Let us say the Department of Transportation is considering the addition of a new airport. As the incredible data scientist, you are, you have been requested to explore existing data. The results of your analysis might form the basis of a report or a machine learning mode.
In this session, you will explore a real-world dataset containing flights data from the US Department of Transportation.
What is the session about?
This is the first episode of the Four-part series - An introduction to R and Machine learning.
In this session you will learn about common data exploration and analysis tasks, as well as how to use R packages such as ggplot2, dplyr, and tidyr to turn raw data into understanding, insight, and knowledge.
Who is it aimed at? This session is aimed at anyone who would like to get started with data science in R
Why should you attend? Learn how to perform data exploration and visualization through Tidyverse R packages
Any pre-requisites? Knowledge of basic mathematics Some experience programming in R
What will we cover in the session?
Cleaning data to handle errors, missing values, and other issues.
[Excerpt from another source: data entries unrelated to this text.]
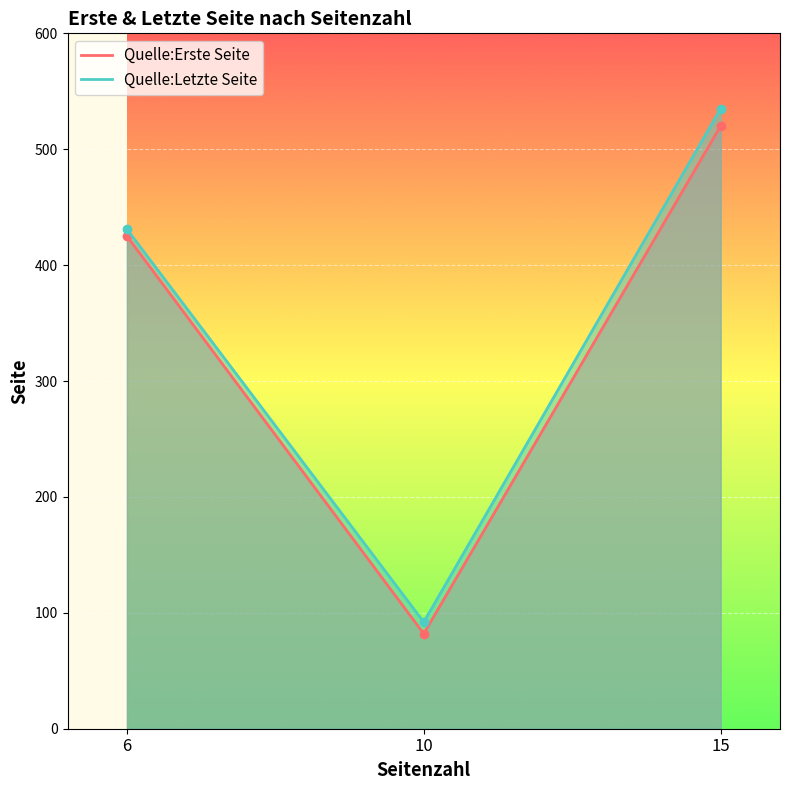

What is the minimum value shown in the chart?

82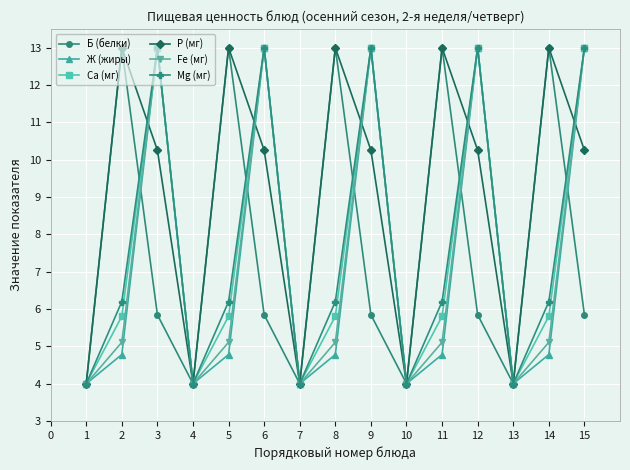

What is the total value across all series at 4?

24.0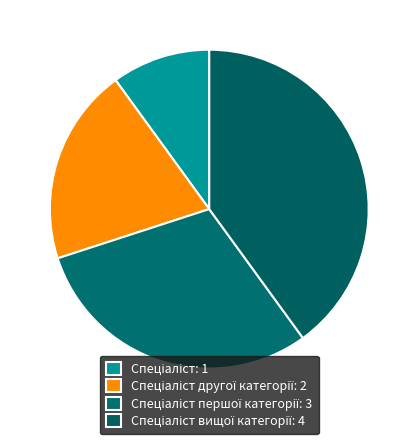

What is the smallest slice in the pie chart?

Спеціаліст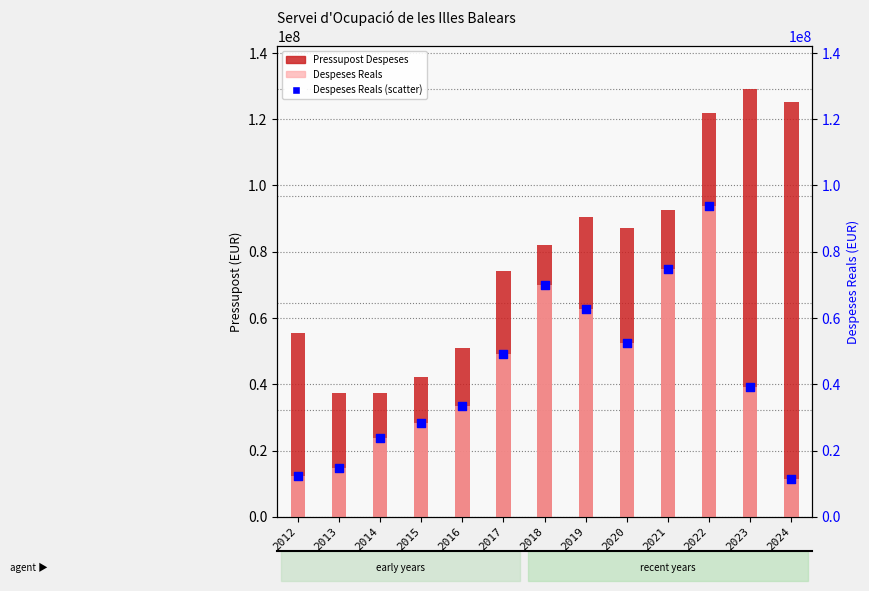

At which category is the sum across all series the highest?

2022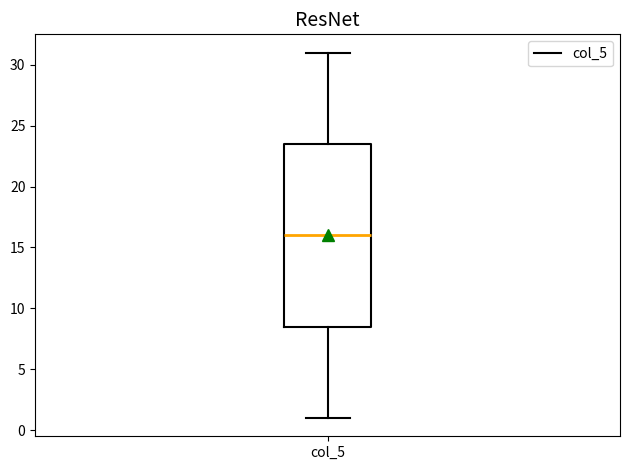

Read this box plot against the y-axis: the position of the median line, the range covered by the box, and the ends of both whiskers. The values are not printed on the chart, so give them approximately, as read against the axis.

median 16.0, box 8.5 to 23.5, whiskers 1.0 to 31.0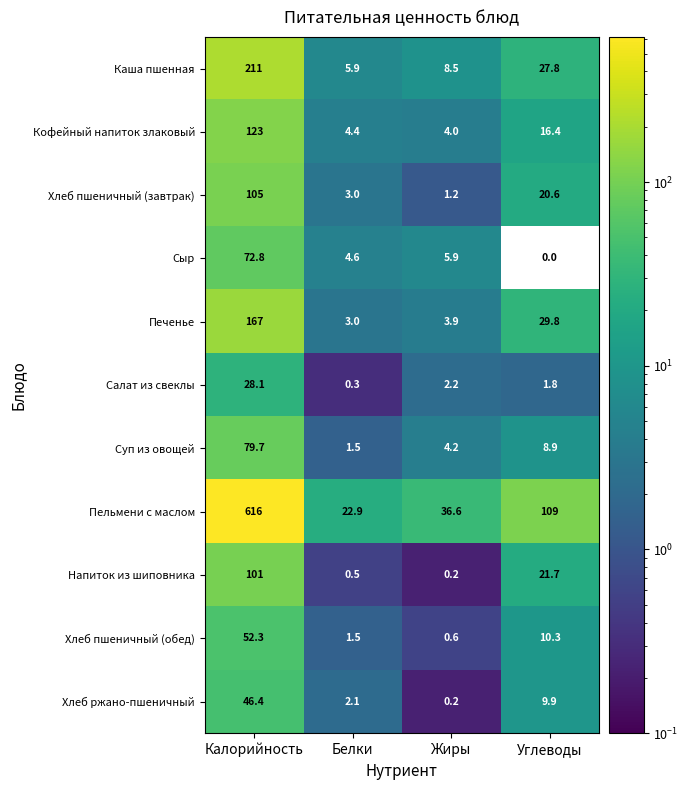

Which category has the lowest value across all series?

Углеводы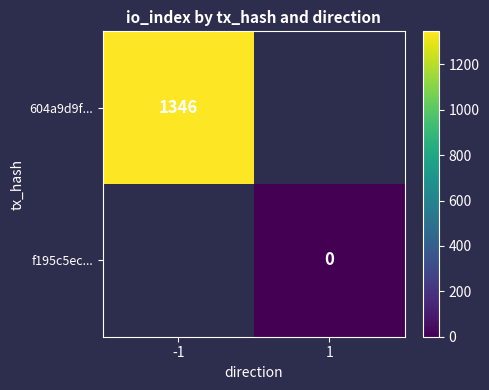

True or false: 604a9d9f... has a value of 1968 at -1.

False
Exploratory data analysis (EDA) to analyze and investigate data sets and summarize their main characteristics (e.g., distribution).
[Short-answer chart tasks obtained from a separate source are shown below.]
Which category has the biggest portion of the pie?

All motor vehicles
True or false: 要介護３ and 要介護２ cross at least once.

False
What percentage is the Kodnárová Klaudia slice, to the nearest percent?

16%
Speaker Bio's Carlotta Castellucio – Cloud Advocate, Microsoft Carlotta Castelluccio is a Cloud Advocate at Microsoft, focused on Data Analytics and Data Science. As a member of the Developer Relationships Academic team, she works on skilling and engaging educational communities to create and grow with Azure Cloud, by contributing to technical learning content and supporting students and educators in their learning journey with Microsoft technologies. Before joining the Cloud Advocacy team, she worked as an Azure and AI (ARTIFICIAL INTELLIGENCE) consultant in Microsoft Industry Solutions team, involved in customer-face engagements focused on Conversational AI solutions. Carlotta earned her master's degree in Computer Engineering from Politecnico di Torino and her Diplôme d'ingénieur from Télécom ParisTech, by completing an E+/EU Double Degree Program.
Eric Wanjau - Data Scientist/Researcher at the Leeds Institute for Data Analytics (LIDA)
Eric is an Early Career Researcher who continually seeks to tackle real-world challenges using applied research, data analytics and machine learning; all wrapped in unbridled empathy and enthusiasm. He is currently a Data Scientist/Researcher at the Leeds Institute for Data Analytics (LIDA) in the University of Leeds, working on the British Academy project undertaking urban transport modelling in Hanoi. He has also done research in robotics, computer vision and speech processing in Japan and Kenya, aimed at creating safe working environments and exploring human-robot interaction in board games. Eric holds a BSc. in Electrical and Electronic Engineering (2021) from Dedan Kimathi University of Technology Kenya. He plays the guitar (terribly but passionately).